Эльф у лестницы дёрнулся было — предложить полотенце, забрать мантию, сделать хоть что-то полезное, — но один взгляд Драко дал ему ясно понять: сегодня он ни в чём не нуждается. По крайней мере, ни в чём, что можно было бы принести на подносе.
Он поднялся в кабинет. Не в гостиную, где наверняка уже сидела мать с очередной чашкой остывающего чая и очередным недочитанным абзацем этой паршивой книги. Не через коридор, где спал Скорпиус, — в это время сын спал после обеда. Драко шёл в кабинет — единственное место в доме, где дверь открывал и закрывал только он сам, и где никто никогда не спрашивал, всё ли в порядке, потому что задавать вопросы закрытой двери — глупо.
Драко снял мокрую мантию, вывернул содержимое кармана и выложил что-то на стол. Он посмотрел на это долгим, тяжёлым взглядом. Быстрый порыв, объяснимый разве что усталостью и дурным вкусом момента.

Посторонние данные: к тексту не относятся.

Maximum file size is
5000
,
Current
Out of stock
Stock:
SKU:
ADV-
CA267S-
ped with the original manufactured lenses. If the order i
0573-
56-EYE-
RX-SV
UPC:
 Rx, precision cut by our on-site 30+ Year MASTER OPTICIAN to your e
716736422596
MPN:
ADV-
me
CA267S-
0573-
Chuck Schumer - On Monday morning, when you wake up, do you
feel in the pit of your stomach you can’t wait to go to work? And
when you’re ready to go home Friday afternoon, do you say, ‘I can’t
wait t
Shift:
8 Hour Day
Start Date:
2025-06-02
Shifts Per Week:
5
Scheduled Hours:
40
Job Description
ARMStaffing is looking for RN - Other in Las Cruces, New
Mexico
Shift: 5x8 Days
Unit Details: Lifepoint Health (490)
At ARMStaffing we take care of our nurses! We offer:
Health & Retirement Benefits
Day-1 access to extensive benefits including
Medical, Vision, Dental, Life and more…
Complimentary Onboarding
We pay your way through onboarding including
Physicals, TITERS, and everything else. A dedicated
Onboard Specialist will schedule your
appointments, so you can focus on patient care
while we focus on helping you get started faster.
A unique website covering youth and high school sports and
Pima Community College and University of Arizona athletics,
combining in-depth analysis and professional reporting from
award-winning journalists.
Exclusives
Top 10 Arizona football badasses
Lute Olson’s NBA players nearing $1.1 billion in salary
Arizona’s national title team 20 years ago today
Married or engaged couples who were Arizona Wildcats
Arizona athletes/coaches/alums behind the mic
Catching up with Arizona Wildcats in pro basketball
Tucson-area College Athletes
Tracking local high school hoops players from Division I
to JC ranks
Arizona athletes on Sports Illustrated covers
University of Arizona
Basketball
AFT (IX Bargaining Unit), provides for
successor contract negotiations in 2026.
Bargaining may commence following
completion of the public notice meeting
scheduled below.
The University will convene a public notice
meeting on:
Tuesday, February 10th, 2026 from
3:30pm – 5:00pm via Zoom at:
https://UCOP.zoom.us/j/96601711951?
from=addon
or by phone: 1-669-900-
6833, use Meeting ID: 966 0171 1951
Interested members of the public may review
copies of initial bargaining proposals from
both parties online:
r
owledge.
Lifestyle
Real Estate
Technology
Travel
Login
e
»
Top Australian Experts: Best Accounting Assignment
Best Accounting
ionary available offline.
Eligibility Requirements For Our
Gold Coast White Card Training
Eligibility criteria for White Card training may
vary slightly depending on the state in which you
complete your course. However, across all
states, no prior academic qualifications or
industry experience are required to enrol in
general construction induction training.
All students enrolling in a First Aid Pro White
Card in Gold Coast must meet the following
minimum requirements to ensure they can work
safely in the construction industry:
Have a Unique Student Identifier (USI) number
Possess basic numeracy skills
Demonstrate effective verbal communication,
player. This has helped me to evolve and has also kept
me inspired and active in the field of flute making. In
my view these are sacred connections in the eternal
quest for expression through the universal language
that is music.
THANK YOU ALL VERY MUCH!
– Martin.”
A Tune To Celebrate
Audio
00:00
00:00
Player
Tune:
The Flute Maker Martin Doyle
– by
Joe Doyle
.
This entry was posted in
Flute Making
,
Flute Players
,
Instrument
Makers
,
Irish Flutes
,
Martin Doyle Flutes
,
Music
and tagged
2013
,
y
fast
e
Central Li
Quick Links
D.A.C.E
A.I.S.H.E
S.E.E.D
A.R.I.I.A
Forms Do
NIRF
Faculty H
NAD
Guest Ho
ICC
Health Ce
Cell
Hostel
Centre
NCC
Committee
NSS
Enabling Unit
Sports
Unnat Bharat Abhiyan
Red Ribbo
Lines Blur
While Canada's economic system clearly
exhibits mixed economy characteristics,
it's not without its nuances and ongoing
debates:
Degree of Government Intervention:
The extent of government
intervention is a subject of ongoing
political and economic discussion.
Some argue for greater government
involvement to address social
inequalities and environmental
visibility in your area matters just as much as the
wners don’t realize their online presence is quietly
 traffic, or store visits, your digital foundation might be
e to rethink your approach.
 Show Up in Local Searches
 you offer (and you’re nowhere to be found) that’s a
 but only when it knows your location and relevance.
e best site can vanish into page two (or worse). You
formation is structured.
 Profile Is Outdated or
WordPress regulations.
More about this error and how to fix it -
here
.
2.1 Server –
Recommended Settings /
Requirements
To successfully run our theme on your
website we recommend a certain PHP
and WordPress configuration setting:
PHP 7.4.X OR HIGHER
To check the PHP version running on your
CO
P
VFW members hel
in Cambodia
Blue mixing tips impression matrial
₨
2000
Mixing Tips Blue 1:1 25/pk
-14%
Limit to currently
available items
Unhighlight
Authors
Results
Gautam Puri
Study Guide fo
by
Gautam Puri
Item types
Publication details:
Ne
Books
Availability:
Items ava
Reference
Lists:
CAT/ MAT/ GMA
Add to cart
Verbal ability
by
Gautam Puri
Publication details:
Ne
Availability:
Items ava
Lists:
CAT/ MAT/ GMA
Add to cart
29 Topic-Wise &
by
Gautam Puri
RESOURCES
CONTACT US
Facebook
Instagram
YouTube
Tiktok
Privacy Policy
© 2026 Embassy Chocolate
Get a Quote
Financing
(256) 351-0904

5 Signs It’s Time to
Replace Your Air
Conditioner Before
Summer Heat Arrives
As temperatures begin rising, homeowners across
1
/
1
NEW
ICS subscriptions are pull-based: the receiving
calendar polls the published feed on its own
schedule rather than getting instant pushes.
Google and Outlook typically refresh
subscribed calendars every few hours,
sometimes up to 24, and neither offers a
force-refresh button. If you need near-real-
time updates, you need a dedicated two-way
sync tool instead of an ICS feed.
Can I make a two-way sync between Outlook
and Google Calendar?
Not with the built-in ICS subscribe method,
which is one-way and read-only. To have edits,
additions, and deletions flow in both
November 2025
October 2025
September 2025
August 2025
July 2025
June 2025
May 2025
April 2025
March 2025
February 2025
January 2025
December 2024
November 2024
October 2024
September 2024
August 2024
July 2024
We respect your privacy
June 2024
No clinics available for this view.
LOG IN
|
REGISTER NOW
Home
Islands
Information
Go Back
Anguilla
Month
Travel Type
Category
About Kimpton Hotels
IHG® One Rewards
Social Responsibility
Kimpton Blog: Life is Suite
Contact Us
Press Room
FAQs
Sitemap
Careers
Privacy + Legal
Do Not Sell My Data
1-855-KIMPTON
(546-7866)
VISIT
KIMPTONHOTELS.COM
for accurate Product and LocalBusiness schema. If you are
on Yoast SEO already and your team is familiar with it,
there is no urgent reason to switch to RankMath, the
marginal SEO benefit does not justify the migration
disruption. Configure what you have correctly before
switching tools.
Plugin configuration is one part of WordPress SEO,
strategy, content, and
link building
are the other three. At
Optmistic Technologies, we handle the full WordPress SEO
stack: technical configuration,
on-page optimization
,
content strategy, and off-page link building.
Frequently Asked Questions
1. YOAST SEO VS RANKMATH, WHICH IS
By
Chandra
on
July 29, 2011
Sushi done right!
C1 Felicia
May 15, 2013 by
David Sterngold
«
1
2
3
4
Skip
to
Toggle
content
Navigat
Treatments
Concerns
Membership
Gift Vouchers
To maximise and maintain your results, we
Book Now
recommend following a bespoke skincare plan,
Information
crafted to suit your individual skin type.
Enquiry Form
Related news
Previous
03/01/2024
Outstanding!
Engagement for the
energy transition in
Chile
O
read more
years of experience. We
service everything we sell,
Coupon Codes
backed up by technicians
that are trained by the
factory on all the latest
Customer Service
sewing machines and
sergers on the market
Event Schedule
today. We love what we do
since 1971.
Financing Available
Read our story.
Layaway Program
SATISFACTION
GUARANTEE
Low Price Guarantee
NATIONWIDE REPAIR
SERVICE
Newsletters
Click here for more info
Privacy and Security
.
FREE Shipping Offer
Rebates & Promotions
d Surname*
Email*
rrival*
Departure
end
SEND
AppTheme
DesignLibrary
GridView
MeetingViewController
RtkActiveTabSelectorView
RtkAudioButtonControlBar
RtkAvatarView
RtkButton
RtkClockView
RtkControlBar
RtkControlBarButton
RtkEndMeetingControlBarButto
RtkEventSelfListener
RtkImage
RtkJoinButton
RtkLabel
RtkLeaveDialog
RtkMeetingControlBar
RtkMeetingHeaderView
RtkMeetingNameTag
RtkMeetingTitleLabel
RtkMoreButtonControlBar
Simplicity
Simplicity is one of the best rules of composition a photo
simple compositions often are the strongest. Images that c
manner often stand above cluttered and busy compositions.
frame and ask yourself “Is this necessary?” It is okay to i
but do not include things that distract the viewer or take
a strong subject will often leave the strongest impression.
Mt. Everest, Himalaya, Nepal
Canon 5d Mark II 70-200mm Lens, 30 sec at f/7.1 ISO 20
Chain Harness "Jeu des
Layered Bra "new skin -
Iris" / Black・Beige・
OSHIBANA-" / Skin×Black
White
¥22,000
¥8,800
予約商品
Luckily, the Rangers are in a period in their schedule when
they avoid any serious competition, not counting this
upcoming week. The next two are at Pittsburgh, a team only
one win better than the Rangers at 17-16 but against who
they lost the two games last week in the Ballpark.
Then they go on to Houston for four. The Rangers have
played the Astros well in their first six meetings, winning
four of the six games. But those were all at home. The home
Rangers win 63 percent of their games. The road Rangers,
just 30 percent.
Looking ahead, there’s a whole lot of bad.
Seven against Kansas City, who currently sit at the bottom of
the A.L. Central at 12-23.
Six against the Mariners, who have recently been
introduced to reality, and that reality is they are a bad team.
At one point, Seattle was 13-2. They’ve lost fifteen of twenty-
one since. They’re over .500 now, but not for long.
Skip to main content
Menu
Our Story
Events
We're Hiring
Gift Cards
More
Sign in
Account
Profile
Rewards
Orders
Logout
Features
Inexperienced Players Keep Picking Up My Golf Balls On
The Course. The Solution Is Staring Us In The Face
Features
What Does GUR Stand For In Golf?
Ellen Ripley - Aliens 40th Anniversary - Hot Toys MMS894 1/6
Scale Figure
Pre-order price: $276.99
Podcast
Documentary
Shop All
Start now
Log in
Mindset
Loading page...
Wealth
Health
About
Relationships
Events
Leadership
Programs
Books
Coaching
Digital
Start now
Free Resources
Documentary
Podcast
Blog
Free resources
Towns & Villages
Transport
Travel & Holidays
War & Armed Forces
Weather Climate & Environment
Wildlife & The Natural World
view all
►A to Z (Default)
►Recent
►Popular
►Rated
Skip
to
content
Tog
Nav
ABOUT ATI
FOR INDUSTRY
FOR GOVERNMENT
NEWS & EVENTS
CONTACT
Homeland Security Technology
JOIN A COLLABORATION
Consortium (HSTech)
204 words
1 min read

Он подумает об этом позже.
Драко откинулся на спинку кресла и закрыл глаза. Старинные фамильные часы отбивали час — тикали ровно, безучастно, будто им было совершенно всё равно, что сегодня один конкретный человек навсегда перестал существовать в форме, доступной для разговора. Он подумал, не без горечи, что Тео наверняка сказал бы ему сейчас что-то ироничное, как и раньше, когда они вместе проводили летние каникулы в мэноре. Что-то вроде того, что единственная редкая ценность в доме Малфоев — это совершенно отвратительное и никому непонятное чувство юмора их сына.
Драко тяжело выдохнул.
Окклюменция давно научила его отделять чувство от его выражения настолько эффективно, что порой он сам с трудом находил разницу между настоящим спокойствием и хорошо отрепетированной его имитацией. Сегодня, впрочем, разница ощущалась отчётливо — просто он не собирался никому её демонстрировать. Он просто сидел, слушая тишину, глядя в пустоту перед собой, и позволял себе — ровно на несколько минут, ровно за закрытой дверью, где никто не мог этого увидеть, — быть тем, кем являлся на самом деле.
Человеком, который действительно потерял друга.
Он налил себе бокал огневиски. Взял его в руку — и что-то в этом жесте показалось неправильным, незавершённым, будто он забыл важную деталь. Чего-то не хватало. Он налил второй бокал и поставил его напротив, на пустой край стола, туда, где обычно никто не сидел. Не было прощальной речи. Не было тех дежурных слов, что обычно говорят на подобных одиночных церемониях поминания друзей.
Он вспомнил Грейнджер. Прямую спину. Сухие глаза. То, как она стояла посреди толпы открыто скорбящих людей и не выражала ровным счётом ничего, кроме опустошения. Этот особый сорт немоты был Драко хорошо знаком — он сам пробовал его годами на вкус, открывая для себя новые нотки.
Такая немота приходит, когда уходит Теодор Нотт, подумал он, и мысль показалась ему одновременно нелепой и слишком точной, чтобы её игнорировать.
Драко криво усмехнулся — одним уголком рта, — заправил мокрые волосы назад и чокнулся своим бокалом с тем, что стоял напротив, на пустой стороне стола.
— Интересно, что бы ты сказал, скажи я тебе на последнем курсе, что на твоих похоронах будет больше гриффиндорцев, чем слизеринцев? — Он невесело хмыкнул, глядя в янтарную жидкость. — Ты бы наверняка заявил, что это лучшая шутка в твоей жизни. И потребовал бы с меня галлеон.
Он опустошил свой бокал в несколько глотков, ещё раз взглянул на второй, всё ещё полный, стоящий напротив в гордом одиночестве, — и вышел из кабинета, оставив его нетронутым.